Answer:
[tex]a(x^3-5x^2+16x-80)[/tex], for any real a.
Step-by-step explanation:
The three roots of a polynomial is given
Hence the polynomial would be cubic having factors as
x-5, x+4i and x-4i
Multiplying we get
[tex](x-5)(x^2+16)=x^3-5x^2+16x-80[/tex]
This would be the possible least degree polynomial with the given roots.

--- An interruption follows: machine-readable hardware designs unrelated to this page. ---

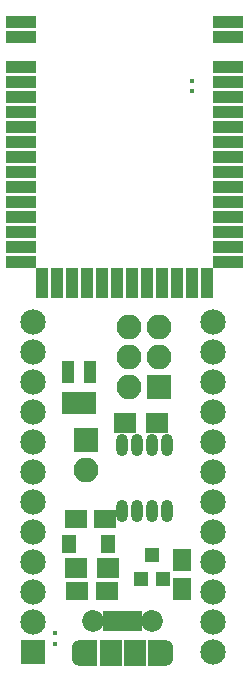
<source format=gbr>
G04 #@! TF.FileFunction,Soldermask,Top*
%FSLAX46Y46*%
G04 Gerber Fmt 4.6, Leading zero omitted, Abs format (unit mm)*
G04 Created by KiCad (PCBNEW 4.0.7) date 07/20/18 22:40:28*
%MOMM*%
%LPD*%
G01*
G04 APERTURE LIST*
%ADD10C,0.100000*%
%ADD11R,2.152600X2.152600*%
%ADD12C,2.152600*%
%ADD13C,0.402000*%
%ADD14R,1.120000X2.600000*%
%ADD15R,2.600000X1.120000*%
%ADD16R,1.900000X2.300000*%
%ADD17C,1.850000*%
%ADD18R,0.800000X1.750000*%
%ADD19O,1.600000X2.300000*%
%ADD20R,1.600000X2.300000*%
%ADD21R,1.050000X1.960000*%
%ADD22R,1.200000X1.300000*%
%ADD23R,1.650000X1.900000*%
%ADD24R,1.900000X1.650000*%
%ADD25R,2.100000X2.100000*%
%ADD26O,2.100000X2.100000*%
%ADD27R,1.900000X1.700000*%
%ADD28O,1.009600X1.873200*%
%ADD29R,1.300000X1.600000*%
G04 APERTURE END LIST*
D10*
D11*
X101600000Y-152146000D03*
D12*
X101600000Y-149606000D03*
X101600000Y-147066000D03*
X101600000Y-144526000D03*
X101600000Y-141986000D03*
X101600000Y-139446000D03*
X101600000Y-136906000D03*
X101600000Y-134366000D03*
X101600000Y-131826000D03*
X101600000Y-129286000D03*
X101600000Y-126746000D03*
X101600000Y-124206000D03*
X116840000Y-124206000D03*
X116840000Y-126746000D03*
X116840000Y-129286000D03*
X116840000Y-131826000D03*
X116840000Y-134366000D03*
X116840000Y-136906000D03*
X116840000Y-139446000D03*
X116840000Y-141986000D03*
X116840000Y-144526000D03*
X116840000Y-147066000D03*
X116840000Y-149606000D03*
X116840000Y-152146000D03*
D13*
X115001040Y-103738260D03*
X115001040Y-104638260D03*
X115001040Y-104638260D03*
X115001040Y-103738260D03*
D14*
X116332000Y-120904000D03*
X115062000Y-120904000D03*
X113792000Y-120904000D03*
X112522000Y-120904000D03*
X111252000Y-120904000D03*
X109982000Y-120904000D03*
X108712000Y-120904000D03*
X107442000Y-120904000D03*
X106172000Y-120904000D03*
X104902000Y-120904000D03*
X103632000Y-120904000D03*
X102362000Y-120904000D03*
D15*
X118110000Y-119126000D03*
X118110000Y-117856000D03*
X118110000Y-116586000D03*
X118110000Y-115316000D03*
X118110000Y-114046000D03*
X118110000Y-112776000D03*
X118110000Y-111506000D03*
X118110000Y-110236000D03*
X118110000Y-108966000D03*
X118110000Y-107696000D03*
X118110000Y-106426000D03*
X118110000Y-105156000D03*
X118110000Y-103886000D03*
X118110000Y-102616000D03*
X118110000Y-100076000D03*
X118110000Y-98806000D03*
X100584000Y-98806000D03*
X100584000Y-100076000D03*
X100584000Y-102616000D03*
X100584000Y-103886000D03*
X100584000Y-105156000D03*
X100584000Y-106426000D03*
X100584000Y-107696000D03*
X100584000Y-108966000D03*
X100584000Y-110236000D03*
X100584000Y-111506000D03*
X100584000Y-112776000D03*
X100584000Y-114046000D03*
X100584000Y-115316000D03*
X100584000Y-116586000D03*
X100584000Y-117856000D03*
X100584000Y-119126000D03*
D16*
X110169200Y-152208980D03*
D17*
X106669200Y-149508980D03*
D18*
X108519200Y-149508980D03*
X107869200Y-149508980D03*
X110469200Y-149508980D03*
X109819200Y-149508980D03*
X109169200Y-149508980D03*
D17*
X111669200Y-149508980D03*
D16*
X108169200Y-152208980D03*
D19*
X105669200Y-152208980D03*
X112669200Y-152208980D03*
D20*
X112069200Y-152208980D03*
X106269200Y-152208980D03*
D21*
X104521000Y-131064000D03*
X105471000Y-131064000D03*
X106421000Y-131064000D03*
X106421000Y-128364000D03*
X104521000Y-128364000D03*
D22*
X110683000Y-145907000D03*
X112583000Y-145907000D03*
X111633000Y-143907000D03*
D23*
X114173000Y-144292000D03*
X114173000Y-146792000D03*
D24*
X107676000Y-140843000D03*
X105176000Y-140843000D03*
D25*
X106072940Y-134167880D03*
D26*
X106072940Y-136707880D03*
D27*
X107903000Y-145034000D03*
X105203000Y-145034000D03*
X112094000Y-132715000D03*
X109394000Y-132715000D03*
D24*
X107803000Y-146939000D03*
X105303000Y-146939000D03*
D25*
X112229900Y-129715260D03*
D26*
X109689900Y-129715260D03*
X112229900Y-127175260D03*
X109689900Y-127175260D03*
X112229900Y-124635260D03*
X109689900Y-124635260D03*
D28*
X112903000Y-134620000D03*
X111633000Y-134620000D03*
X110363000Y-134620000D03*
X109093000Y-134620000D03*
X109093000Y-140208000D03*
X110363000Y-140208000D03*
X111633000Y-140208000D03*
X112903000Y-140208000D03*
D29*
X107949000Y-143002000D03*
X104649000Y-143002000D03*
D13*
X103470000Y-151430000D03*
X103470000Y-150530000D03*
X103470000Y-150530000D03*
X103470000Y-151430000D03*
M02*

</source>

Even if we multiply this by any real number, roots would remain the same
Hence cubic polynomial is
[tex]a(x^3-5x^2+16x-80)[/tex]
for some real a.
Answer:
x³-5x²+16x-80 = 0
Step-by-step explanation:
We have given a set of zeros.
5,4i and -4i
To make a polynomial with a set of given zeros, we can use the fact that a is zero of polynomial if and only if (x-a) is a factor of the polynomial.Then starting from given zeros,we will take the product of factors.
(x-5)(x-4i)(x-(-4i)) = 0
(x-5)(x-4i)(x+4i) = 0
(x-5)(x²-16i²) = 0
(x-5)(x²-16(-1)) = 0 ∵ i² = -1
(x-5)(x²+16) = 0
x³+16x-5x²-80 = 0
x³-5x²+16x-80 = 0 is the polynomial with roots 5,4i and -4i.